### [PROBLEM 1]
Answer these questions about the Windstream board passage.
(a) How many meetings did Windstream's Board hold during 2006?
(b) About how much did Ruby Tuesday pay Windstream's regulated subsidiaries in 2006?
(c) How much was the final payment Windstream made to the Humane Society in 2006?
### [PROBLEM 2]
Write what comes next in the passage about Windstream's board of directors, picking up after its last sentence.

### [DOCUMENT EXTRACT]
◇ ◇ ◇ ◇
During 2006, there were seven meetings of Windstream’s Board, which includes two meetings of the Spinco Board prior to July 17, 2006. All of the directors attended 75% or more of the meetings of the Windstream Board of Directors and Board Committees on which they served during the periods in which they served. Directors are expected to attend each annual meeting of stockholders. None of the present directors attended the 2006 Annual Meeting of Stockholders of Valor, which occurred prior to the closing of the Alltel spin-off and Valor merger on July 17, 2006.

The Windstream Board of Directors has affirmatively determined that all of the nominees for director, except Messrs. Francis X. Frantz and Jeffery R. Gardner, have no material relationship with Windstream and are independent directors under the NYSE listing standards. In making such determinations, the Windstream Board of Directors evaluated the following relationships involving Mr. Beall and Mr. Foster and found that each such relationship was not material, as defined by the NYSE listing standards, because it would not interfere with such individual’s exercise of independent judgment:

 

   

Mr. Beall is Chairman and CEO of Ruby Tuesday, Inc. Ruby Tuesday makes payments to regulated subsidiaries of Windstream for communications services in various restaurants nationwide pursuant to ordinary course customer relationships. In 2006, the payments were approximately $89,000 and were significantly less than 2% of each of Ruby Tuesday’s and Windstream’s consolidated revenues.

 

   

Mr. Beall is a director of SSC Services Solutions, and Mr. Beall and his family members own stock in the company in an amount that is less than five percent of SSC’s capital stock. SSC Services Solutions provides janitorial services to Windstream pursuant to an ordinary course relationship that existed prior to Mr. Beall having any affiliation with Windstream. Neither Mr. Beall nor any of his family members is an executive officer or employee of SSC Services Solutions. In 2005 and 2006, Windstream incurred approximately $547,000 and $557,000, respectively, in charges to SSC Services Solutions.

 

   

Mr. Foster is a director of the Humane Society of Lexington, Kentucky. In 2004, Alltel made a pledge to the Humane Society in the amount of $150,000 over three years. In 2006, Windstream completed this pledge with a final payment of $100,000. Lexington, Kentucky is the largest metropolitan market in which a Windstream subsidiary serves as an incumbent local exchange carrier, and the donations to the Humane Society are consistent with Windstream’s policy of making charitable contributions to local organizations in its markets.
◇ ◇ ◇ ◇
### [RECORDS SUPPLIED]
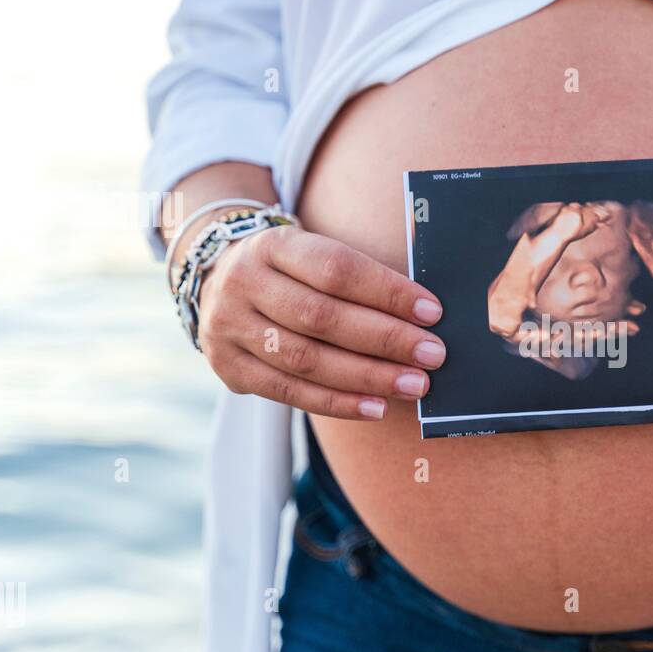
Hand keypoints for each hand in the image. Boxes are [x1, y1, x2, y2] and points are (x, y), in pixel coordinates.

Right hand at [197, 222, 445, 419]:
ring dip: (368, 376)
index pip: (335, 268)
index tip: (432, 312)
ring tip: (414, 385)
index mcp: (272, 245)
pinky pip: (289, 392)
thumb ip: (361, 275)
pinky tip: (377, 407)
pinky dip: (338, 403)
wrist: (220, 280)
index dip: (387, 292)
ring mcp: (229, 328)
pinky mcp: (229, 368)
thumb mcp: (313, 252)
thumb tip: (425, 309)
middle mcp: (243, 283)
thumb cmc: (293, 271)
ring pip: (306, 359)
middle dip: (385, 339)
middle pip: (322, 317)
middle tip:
◇ ◇ ◇ ◇
### [TASK RESULT 1]
(a) Seven.
(b) Approximately $89,000.
(c) $100,000.

### [TASK RESULT 2]
The standing Committees of the Windstream Board of Directors are the Audit Committee, Compensation Committee and the Governance Committee. Each of the Audit, Compensation, and Governance Committees has a written charter and is comprised entirely of independent directors, as defined under the NYSE listing standards. A brief description of the functions of the Audit, Compensation, and Governance Committees is set forth below.

The Windstream Corporate Governance Board Guidelines specify that the independent directors of the Board must meet at regularly scheduled executive sessions without management and that an independent director selected from time to time by the independent directors shall act as the Lead Director to preside at executive sessions of independent directors. The Windstream Board of Directors has designated Dennis Foster to serve as Lead Director to preside at the executive sessions until his successor is appointed. The executive sessions of the independent directors specified in the Board Guidelines occur at the end of each regular meeting of the Board.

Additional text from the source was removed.